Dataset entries
·····

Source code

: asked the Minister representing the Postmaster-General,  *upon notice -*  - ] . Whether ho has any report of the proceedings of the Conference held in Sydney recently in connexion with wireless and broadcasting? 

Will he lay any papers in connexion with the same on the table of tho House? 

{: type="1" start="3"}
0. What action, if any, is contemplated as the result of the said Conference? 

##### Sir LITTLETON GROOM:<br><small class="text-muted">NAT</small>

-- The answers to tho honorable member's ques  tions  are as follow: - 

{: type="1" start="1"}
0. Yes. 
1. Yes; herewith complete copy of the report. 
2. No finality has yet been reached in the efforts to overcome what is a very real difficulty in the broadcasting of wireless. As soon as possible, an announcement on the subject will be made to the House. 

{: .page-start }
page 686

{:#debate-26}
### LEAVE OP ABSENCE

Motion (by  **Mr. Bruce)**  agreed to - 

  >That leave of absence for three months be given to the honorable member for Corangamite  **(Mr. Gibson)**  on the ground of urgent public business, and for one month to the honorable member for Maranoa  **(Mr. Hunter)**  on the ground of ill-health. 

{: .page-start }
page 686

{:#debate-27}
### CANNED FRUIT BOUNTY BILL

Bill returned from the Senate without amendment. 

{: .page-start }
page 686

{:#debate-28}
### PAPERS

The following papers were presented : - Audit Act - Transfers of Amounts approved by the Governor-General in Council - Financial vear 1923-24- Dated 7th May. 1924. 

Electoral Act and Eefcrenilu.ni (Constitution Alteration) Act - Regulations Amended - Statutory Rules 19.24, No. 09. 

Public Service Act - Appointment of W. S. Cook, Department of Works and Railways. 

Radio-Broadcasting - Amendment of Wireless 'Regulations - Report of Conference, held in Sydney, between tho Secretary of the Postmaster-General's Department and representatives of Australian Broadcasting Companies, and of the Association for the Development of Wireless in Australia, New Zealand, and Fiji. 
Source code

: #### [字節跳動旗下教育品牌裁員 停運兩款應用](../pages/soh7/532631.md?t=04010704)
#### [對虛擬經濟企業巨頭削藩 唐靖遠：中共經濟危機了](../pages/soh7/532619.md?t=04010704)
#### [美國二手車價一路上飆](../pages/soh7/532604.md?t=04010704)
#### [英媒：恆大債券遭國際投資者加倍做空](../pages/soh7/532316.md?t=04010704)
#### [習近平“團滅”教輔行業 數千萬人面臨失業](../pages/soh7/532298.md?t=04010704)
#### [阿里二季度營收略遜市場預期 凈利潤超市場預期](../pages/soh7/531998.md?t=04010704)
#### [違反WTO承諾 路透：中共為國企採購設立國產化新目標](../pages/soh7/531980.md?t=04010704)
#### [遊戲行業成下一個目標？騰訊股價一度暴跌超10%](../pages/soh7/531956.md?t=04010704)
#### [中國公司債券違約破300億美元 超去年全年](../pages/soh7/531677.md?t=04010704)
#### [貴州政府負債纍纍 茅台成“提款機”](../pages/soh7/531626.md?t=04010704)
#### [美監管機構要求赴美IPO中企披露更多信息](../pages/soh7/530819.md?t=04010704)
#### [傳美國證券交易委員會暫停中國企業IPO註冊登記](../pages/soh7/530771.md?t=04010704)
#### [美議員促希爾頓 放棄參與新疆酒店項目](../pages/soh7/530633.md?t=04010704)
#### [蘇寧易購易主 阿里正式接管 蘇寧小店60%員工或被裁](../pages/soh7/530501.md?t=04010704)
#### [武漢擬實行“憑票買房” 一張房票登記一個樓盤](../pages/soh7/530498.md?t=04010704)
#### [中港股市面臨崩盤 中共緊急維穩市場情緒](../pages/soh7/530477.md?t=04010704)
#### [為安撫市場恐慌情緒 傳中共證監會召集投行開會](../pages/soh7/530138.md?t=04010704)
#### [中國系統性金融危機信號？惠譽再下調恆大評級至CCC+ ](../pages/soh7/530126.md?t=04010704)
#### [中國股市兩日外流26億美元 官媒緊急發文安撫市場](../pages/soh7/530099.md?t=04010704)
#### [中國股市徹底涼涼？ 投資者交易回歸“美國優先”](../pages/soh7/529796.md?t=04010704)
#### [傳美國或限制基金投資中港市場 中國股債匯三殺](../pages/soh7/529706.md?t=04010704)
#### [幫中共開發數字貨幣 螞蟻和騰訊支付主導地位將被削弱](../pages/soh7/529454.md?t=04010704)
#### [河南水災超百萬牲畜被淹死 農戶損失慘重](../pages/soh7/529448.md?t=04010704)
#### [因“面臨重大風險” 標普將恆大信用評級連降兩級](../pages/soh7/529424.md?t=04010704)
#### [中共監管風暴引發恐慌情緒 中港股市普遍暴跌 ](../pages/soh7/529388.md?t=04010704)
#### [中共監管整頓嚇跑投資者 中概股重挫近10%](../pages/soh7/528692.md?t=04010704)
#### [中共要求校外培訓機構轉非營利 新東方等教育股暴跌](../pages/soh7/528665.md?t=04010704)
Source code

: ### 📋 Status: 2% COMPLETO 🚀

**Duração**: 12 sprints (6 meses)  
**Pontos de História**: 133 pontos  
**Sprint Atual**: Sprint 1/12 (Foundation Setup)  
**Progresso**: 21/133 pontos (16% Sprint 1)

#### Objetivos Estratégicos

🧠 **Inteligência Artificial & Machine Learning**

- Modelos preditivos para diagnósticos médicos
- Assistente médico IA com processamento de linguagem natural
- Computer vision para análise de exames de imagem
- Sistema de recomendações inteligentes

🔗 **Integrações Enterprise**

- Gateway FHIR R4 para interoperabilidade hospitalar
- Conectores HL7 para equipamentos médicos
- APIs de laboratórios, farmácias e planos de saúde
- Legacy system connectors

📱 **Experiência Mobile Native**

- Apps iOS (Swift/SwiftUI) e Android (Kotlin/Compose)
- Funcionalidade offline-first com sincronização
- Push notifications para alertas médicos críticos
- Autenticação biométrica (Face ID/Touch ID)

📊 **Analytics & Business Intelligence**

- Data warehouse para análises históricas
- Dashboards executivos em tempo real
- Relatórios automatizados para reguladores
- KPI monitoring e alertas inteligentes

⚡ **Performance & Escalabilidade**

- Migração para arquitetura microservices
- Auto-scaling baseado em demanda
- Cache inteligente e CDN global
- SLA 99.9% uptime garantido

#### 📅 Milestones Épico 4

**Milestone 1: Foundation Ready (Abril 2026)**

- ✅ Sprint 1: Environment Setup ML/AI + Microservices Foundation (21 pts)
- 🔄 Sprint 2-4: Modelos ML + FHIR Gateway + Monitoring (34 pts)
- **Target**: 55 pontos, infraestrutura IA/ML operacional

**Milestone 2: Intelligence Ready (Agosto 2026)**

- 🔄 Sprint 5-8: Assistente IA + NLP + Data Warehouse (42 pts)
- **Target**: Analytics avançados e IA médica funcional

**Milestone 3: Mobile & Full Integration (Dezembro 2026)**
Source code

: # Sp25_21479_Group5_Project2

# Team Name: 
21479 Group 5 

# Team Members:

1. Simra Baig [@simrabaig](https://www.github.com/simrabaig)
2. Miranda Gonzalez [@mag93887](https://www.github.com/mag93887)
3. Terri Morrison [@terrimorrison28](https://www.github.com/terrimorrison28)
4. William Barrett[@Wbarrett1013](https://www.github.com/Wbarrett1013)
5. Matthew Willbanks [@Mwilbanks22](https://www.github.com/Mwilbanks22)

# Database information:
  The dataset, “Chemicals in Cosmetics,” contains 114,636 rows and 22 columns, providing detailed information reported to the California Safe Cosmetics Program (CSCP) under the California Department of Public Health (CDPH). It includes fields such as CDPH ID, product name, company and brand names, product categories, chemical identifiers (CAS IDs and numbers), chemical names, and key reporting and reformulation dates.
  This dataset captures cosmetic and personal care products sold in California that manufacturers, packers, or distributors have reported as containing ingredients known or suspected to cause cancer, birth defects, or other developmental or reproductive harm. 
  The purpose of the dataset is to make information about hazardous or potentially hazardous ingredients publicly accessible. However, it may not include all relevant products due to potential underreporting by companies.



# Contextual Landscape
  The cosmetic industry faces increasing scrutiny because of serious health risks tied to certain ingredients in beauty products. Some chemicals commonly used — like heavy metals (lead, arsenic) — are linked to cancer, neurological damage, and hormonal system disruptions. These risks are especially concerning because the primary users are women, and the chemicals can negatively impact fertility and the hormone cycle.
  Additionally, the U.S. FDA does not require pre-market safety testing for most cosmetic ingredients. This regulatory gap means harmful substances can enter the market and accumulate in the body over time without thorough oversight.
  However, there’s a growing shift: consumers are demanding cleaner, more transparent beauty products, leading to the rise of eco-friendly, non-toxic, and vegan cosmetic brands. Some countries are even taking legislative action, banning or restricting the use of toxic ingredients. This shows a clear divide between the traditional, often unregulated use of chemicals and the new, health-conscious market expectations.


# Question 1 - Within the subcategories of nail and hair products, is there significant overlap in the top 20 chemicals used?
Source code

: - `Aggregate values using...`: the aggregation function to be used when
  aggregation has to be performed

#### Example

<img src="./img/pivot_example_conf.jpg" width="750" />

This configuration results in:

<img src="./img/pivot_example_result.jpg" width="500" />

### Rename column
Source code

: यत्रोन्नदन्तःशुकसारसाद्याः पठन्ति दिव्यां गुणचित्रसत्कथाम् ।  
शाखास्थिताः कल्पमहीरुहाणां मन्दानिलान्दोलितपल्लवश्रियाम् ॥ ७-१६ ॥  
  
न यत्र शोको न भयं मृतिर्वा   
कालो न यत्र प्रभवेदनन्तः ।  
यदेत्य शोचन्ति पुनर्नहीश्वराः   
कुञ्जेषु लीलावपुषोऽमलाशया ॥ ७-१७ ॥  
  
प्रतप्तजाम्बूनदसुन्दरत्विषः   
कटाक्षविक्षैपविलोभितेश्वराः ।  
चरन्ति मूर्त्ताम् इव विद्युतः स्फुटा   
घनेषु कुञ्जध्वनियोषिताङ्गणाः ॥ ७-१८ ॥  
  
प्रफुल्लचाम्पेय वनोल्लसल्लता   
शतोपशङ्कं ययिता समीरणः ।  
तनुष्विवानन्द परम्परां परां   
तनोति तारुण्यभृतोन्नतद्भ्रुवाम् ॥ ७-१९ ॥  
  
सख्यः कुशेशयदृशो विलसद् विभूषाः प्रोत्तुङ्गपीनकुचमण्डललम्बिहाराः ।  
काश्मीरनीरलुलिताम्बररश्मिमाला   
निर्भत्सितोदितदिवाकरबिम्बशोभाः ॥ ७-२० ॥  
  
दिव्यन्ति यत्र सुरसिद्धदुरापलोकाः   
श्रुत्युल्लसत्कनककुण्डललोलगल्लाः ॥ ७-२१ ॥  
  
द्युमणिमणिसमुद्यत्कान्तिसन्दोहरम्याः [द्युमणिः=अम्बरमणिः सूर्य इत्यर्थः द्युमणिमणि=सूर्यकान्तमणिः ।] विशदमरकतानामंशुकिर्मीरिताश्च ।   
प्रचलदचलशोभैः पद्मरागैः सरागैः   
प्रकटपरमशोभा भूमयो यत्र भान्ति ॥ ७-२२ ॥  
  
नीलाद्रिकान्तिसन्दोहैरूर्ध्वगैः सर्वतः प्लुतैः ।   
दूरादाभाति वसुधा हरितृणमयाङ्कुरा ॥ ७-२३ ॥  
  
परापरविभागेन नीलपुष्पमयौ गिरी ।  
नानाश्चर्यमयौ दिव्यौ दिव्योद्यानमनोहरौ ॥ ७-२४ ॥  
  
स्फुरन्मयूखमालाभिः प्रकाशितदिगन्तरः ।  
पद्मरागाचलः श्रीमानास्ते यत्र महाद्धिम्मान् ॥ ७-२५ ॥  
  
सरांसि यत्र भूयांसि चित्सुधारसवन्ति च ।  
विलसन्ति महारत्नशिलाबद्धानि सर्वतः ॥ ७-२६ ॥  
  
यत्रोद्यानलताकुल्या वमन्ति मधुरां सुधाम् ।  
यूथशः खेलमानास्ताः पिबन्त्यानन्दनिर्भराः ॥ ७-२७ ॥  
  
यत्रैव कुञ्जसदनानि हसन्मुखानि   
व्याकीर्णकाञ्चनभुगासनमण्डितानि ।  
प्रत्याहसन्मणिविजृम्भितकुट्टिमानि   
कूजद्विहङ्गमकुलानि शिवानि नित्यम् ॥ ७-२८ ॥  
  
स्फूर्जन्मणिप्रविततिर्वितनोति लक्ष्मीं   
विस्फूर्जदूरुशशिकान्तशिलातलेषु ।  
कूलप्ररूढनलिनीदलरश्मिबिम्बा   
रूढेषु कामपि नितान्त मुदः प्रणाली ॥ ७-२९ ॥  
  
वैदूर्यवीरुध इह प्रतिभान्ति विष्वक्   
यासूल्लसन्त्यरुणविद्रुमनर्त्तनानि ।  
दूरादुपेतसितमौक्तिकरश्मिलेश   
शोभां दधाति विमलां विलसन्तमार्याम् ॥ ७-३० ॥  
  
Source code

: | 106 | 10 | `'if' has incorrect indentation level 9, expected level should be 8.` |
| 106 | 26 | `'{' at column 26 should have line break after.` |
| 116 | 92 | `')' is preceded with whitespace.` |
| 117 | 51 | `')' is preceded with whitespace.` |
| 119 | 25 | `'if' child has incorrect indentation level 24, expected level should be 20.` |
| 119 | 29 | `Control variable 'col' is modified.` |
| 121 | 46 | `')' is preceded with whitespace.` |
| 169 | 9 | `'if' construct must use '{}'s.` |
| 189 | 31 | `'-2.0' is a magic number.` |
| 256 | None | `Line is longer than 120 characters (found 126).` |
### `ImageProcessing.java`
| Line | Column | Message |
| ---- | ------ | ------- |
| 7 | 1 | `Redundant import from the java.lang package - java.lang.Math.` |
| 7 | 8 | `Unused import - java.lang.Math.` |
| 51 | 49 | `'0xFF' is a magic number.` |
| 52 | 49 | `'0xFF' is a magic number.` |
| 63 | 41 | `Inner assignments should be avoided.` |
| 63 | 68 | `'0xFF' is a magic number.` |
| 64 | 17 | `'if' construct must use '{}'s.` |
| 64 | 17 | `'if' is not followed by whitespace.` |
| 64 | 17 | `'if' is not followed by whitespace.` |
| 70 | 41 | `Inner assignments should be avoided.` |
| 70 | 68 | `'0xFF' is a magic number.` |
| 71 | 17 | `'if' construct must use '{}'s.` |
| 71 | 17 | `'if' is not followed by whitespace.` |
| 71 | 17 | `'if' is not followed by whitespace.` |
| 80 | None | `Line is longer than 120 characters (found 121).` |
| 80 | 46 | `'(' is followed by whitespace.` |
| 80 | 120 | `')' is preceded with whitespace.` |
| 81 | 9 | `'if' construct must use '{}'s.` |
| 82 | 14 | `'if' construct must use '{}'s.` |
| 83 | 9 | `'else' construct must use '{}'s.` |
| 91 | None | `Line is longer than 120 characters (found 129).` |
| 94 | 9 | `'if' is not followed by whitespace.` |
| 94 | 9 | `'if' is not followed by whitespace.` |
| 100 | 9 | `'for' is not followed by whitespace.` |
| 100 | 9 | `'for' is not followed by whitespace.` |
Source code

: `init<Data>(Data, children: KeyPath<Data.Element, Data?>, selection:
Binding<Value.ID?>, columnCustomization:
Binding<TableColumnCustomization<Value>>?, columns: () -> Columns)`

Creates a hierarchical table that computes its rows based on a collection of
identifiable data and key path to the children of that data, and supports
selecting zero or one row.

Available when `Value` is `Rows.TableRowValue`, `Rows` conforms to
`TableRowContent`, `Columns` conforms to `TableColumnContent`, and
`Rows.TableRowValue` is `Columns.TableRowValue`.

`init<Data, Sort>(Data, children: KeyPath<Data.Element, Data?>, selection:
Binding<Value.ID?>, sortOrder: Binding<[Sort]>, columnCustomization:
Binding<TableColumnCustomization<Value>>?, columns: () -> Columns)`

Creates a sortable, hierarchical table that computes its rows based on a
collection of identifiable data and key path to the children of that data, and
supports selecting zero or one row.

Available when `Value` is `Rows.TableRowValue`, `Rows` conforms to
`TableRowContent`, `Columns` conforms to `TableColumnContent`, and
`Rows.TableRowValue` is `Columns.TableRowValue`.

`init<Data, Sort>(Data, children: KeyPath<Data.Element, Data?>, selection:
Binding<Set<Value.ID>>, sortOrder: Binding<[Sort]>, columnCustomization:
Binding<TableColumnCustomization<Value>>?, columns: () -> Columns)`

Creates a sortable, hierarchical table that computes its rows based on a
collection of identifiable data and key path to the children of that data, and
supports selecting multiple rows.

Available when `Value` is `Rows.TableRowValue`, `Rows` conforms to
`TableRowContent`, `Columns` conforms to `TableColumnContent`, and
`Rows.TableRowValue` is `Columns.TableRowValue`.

·····

◆ Problem description: In the entries above, write out every line between the line holding "be used when" and the line holding "शाखास्थिताः कल्पमहीरुहाणां मन्दानिलान्दोलितपल्लवश्रियाम्", inclusive, without changing anything.

◆ Task output:
: - `Aggregate values using...`: the aggregation function to be used when
  aggregation has to be performed

#### Example

<img src="./img/pivot_example_conf.jpg" width="750" />

This configuration results in:

<img src="./img/pivot_example_result.jpg" width="500" />

### Rename column
Source code

: यत्रोन्नदन्तःशुकसारसाद्याः पठन्ति दिव्यां गुणचित्रसत्कथाम् ।  
शाखास्थिताः कल्पमहीरुहाणां मन्दानिलान्दोलितपल्लवश्रियाम् ॥ ७-१६ ॥  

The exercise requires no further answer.